Here's an American reality for you: We expect commercialization. Sponsorships make the wheels go 'round (just ask NASCAR). We're OK with this, as long as you leave certain sacred cows out of it. Elected officials would have to head that list.
But I submit to you this: perhaps it's time to end this separation of consumer and state.
I'm not suggesting out-and-out sponsorship of politicians. No, let's just leave that behind the invisible curtain of lobbyists. It doesn't have to be all that overt, nor should it line the pockets of the politicians themselves. What it would do is allow those impressions that are so valued by advertisers to translate directly into driving down the national deficit.
Let's allow product placement in the State of the Union Address.
For example, at a certain point in the speech, I fully expected President Obama to say "You know, Diet Dr Pepper really DOES taste just like regular Dr Pepper!"
Or "It's time that we finally cleaned up Washington - which is now even easier with Kenmore's new multi-motion green technology of their Elite series of washing machines, available only at Sears."
Other integrations wouldn't have to be quite as blatant as that. A box of Kleenex on Speaker John Boehner's desk would have to be interpreted as fairly organic. Or Michele Bachmann sipping Lipton - what could be more natural than that? Charlie Rangel sporting a 1-800-USLAWYERS t-shirt? Hey, you have to get direct response in there somewhere. Who better than someone whose troubles started with ignoring the rules of Congress for reaching out to your constituents (customers) on official government time?
Wouldn't Nancy Pelosi been rock-solid for one of those "Wanna get away?" spots? Just superimpose the tagline over her during an uncomfortable portion of the address. We'll get it.
So besides those Obama voiceovers, most of the placements could be done digitally, to avoid blurring the line of impropriety and implied kickbacks from sponsors. If they really want to be ambitious, they could always decide to appropriate funding for green-screen technology on the floor of the House of Representatives. How great would it be to see Congress taking on the important business of the country, all while enjoying a Carnival cruise?
Besides providing a national service and financial windfall, this sponsorship plan would accomplish one other thing: It would force Nielsen to provide ratings for the telecast.

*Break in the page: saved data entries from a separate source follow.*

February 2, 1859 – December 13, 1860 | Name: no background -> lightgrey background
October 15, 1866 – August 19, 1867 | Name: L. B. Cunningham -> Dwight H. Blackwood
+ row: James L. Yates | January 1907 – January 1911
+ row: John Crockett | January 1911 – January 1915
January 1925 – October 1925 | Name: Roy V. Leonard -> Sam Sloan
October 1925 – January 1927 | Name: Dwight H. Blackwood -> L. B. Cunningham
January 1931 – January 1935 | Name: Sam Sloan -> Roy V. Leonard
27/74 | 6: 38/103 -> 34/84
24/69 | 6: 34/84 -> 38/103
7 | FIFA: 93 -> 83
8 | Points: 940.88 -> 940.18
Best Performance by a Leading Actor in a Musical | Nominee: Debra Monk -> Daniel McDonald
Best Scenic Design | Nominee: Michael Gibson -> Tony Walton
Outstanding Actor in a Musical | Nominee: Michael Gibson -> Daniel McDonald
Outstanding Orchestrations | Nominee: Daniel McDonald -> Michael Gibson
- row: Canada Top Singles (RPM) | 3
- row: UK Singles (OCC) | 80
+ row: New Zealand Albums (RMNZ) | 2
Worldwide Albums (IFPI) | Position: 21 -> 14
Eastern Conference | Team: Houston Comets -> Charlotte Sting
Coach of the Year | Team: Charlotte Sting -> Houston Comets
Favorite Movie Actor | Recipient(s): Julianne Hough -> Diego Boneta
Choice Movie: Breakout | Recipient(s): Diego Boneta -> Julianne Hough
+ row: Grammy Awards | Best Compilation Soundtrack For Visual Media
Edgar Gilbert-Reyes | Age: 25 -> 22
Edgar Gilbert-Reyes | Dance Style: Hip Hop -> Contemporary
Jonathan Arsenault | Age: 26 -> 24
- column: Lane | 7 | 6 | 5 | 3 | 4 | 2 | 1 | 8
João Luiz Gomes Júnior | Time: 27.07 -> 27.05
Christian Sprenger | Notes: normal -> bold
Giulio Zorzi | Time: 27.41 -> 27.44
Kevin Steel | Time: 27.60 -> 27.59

Currently, Nielsen doesn't report viewership numbers for the speech, as it is non-advertised content. So we are forced to assume that the viewership of the commercial content that airs after the speech is a relatively accurate surrogate for the network's coverage of the speech itself. That's rather arrogant of the media, to assume that people are as interested in their spin-fest and commentary as they are the major address from the leader of the free world that preceded it.
Different networks would be able to sell different packages, extending promotional opportunities. "Look, I can give you a package for a John Kerry/Rand Paul, but you'll have to take Harry Reid, too." "No, sorry, the NY market deal has to include Lieberman - you can't just get Schumer and Gillibrand. Not without premium Tier 1 pricing."
The only catch is that the networks can't pocket the profits here, either. All revenues coming from this plan go directly towards paying down the national debt. But that's not to say that certain government agencies wouldn't take their cooperation into account during regulatory hearings for the next mega-merger of media properties, should something like that actually happen in this day and age.
So in the spirit of free market capitalism that will win our future, let's hope that by January 2012 we'll be able to reasonably know which news organization's network delivered the most consumers to the "State of the Union Address," sponsored by Fidelity Investments -- "Get More For Less"; and by Dannon -- "Where High Quality Ingredients Create a High Quality Product."
Or, in the words of the Majority Floor Services Chief and House Sergeant at Arms, "Mister Speaker, the President of the United States, brought to you by McDonald's -- I'm Lovin' It!"